> **HOW TO COMPLETE THIS TASK**:
Each record below should be reproduced as it is written, with pictures left out entirely.

> **RECORDED INFORMATION**:
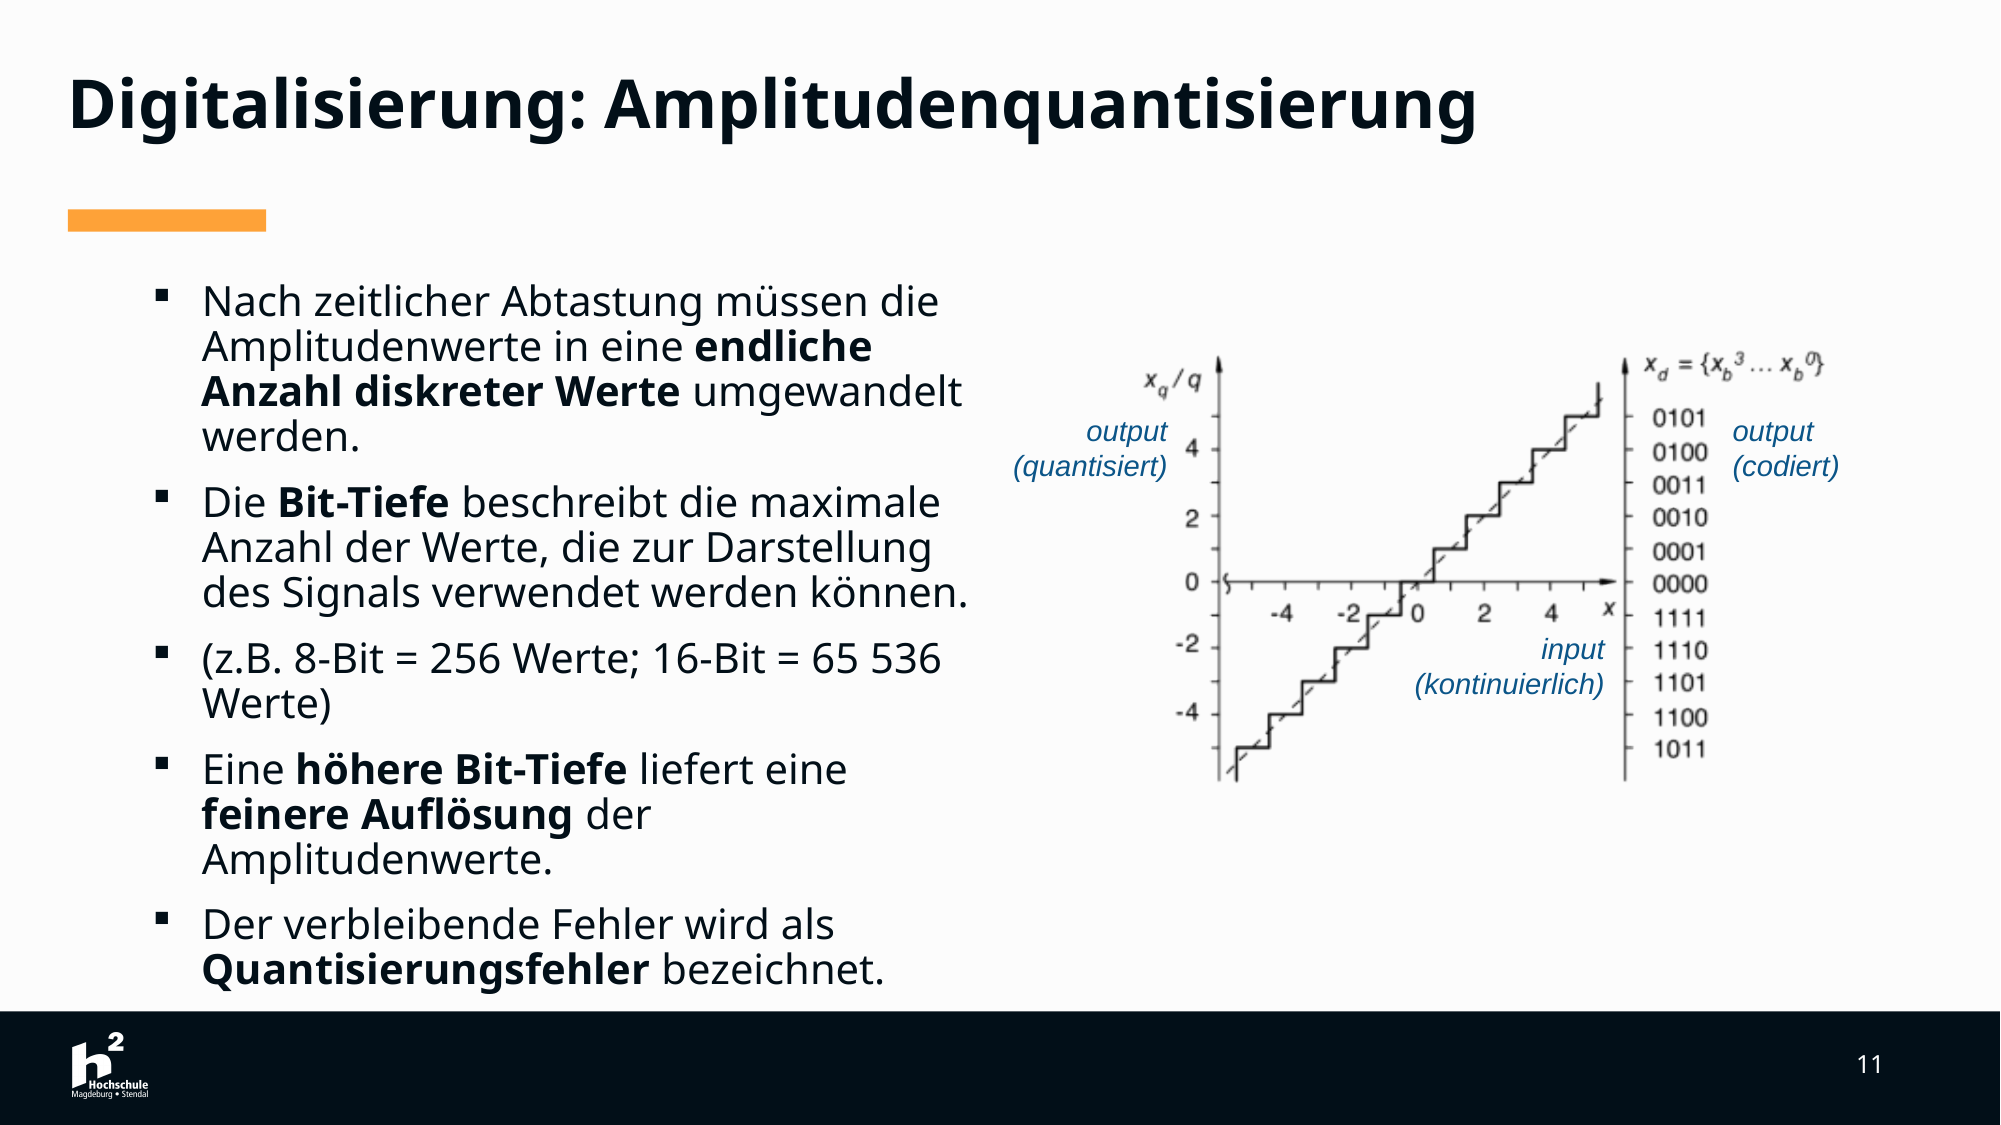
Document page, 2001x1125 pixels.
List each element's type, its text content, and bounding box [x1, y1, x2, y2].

list Nach zeitlicher Abtastung müssen die Amplitudenwerte in eine endliche Anzahl diskreter Werte umgewandelt werden. Die Bit-Tiefe beschreibt die maximale Anzahl der Werte, die zur Darstellung des Signals verwendet werden können. (z.B. 8-Bit = 256 Werte; 16-Bit = 65 536 Werte) Eine höhere Bit-Tiefe liefert eine feinere Auflösung der Amplitudenwerte. Der verbleibende Fehler wird als Quantisierungsfehler bezeichnet. [137, 273, 1000, 996]
slide_number 11 [1841, 1035, 1931, 1096]
picture [72, 1032, 148, 1099]
title Digitalisierung: Amplitudenquantisierung [52, 28, 1778, 175]
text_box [1014, 333, 1887, 792]
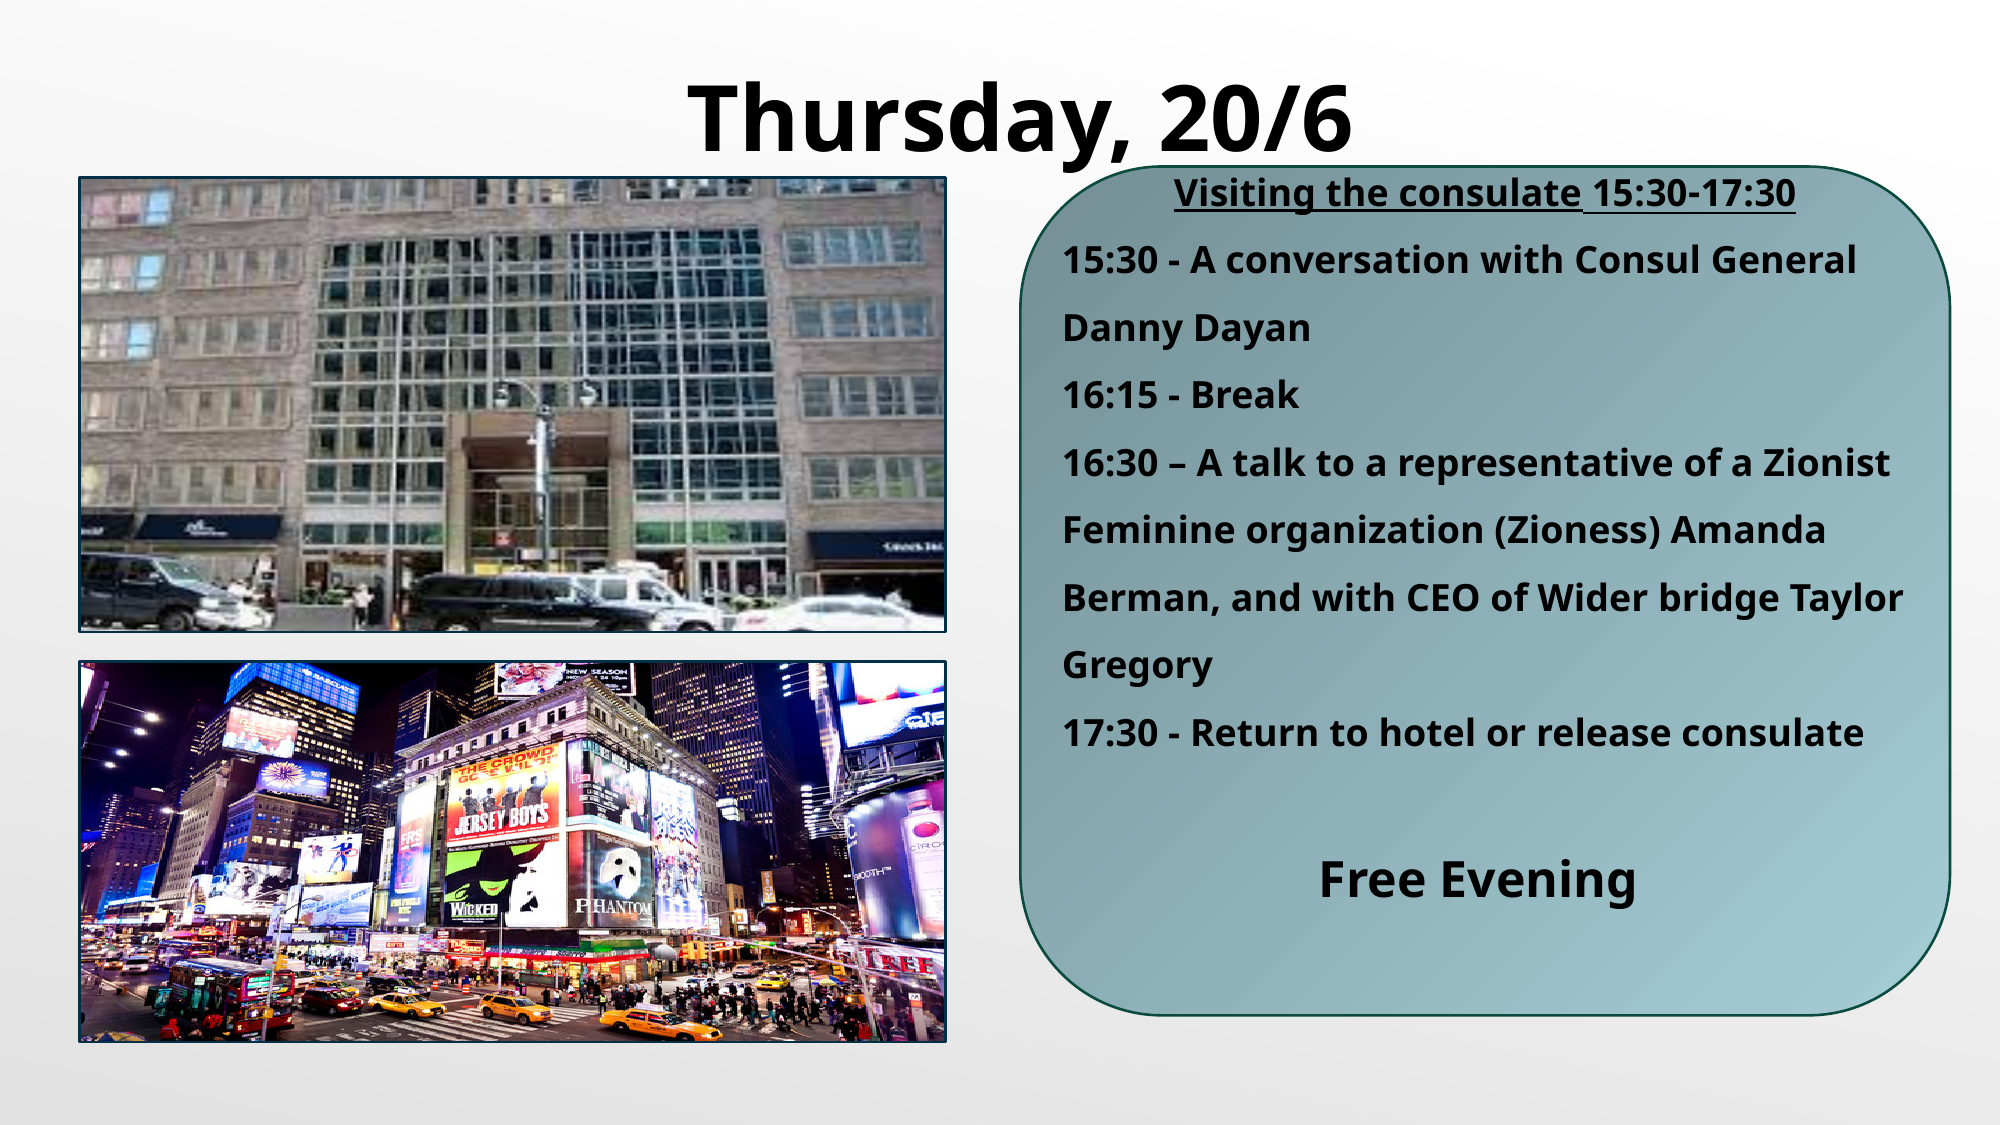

> **SOLUTION TO THE EXERCISE**:
Document page, 2001x1125 pixels.
List each element's type, its text content, and bounding box [x1, y1, x2, y2].

list Nach zeitlicher Abtastung müssen die Amplitudenwerte in eine endliche Anzahl diskreter Werte umgewandelt werden. Die Bit-Tiefe beschreibt die maximale Anzahl der Werte, die zur Darstellung des Signals verwendet werden können. (z.B. 8-Bit = 256 Werte; 16-Bit = 65 536 Werte) Eine höhere Bit-Tiefe liefert eine feinere Auflösung der Amplitudenwerte. Der verbleibende Fehler wird als Quantisierungsfehler bezeichnet. [137, 273, 1000, 996]
slide_number 11 [1841, 1035, 1931, 1096]
picture [72, 1032, 148, 1099]
title Digitalisierung: Amplitudenquantisierung [52, 28, 1778, 175]
text_box [1014, 333, 1887, 792]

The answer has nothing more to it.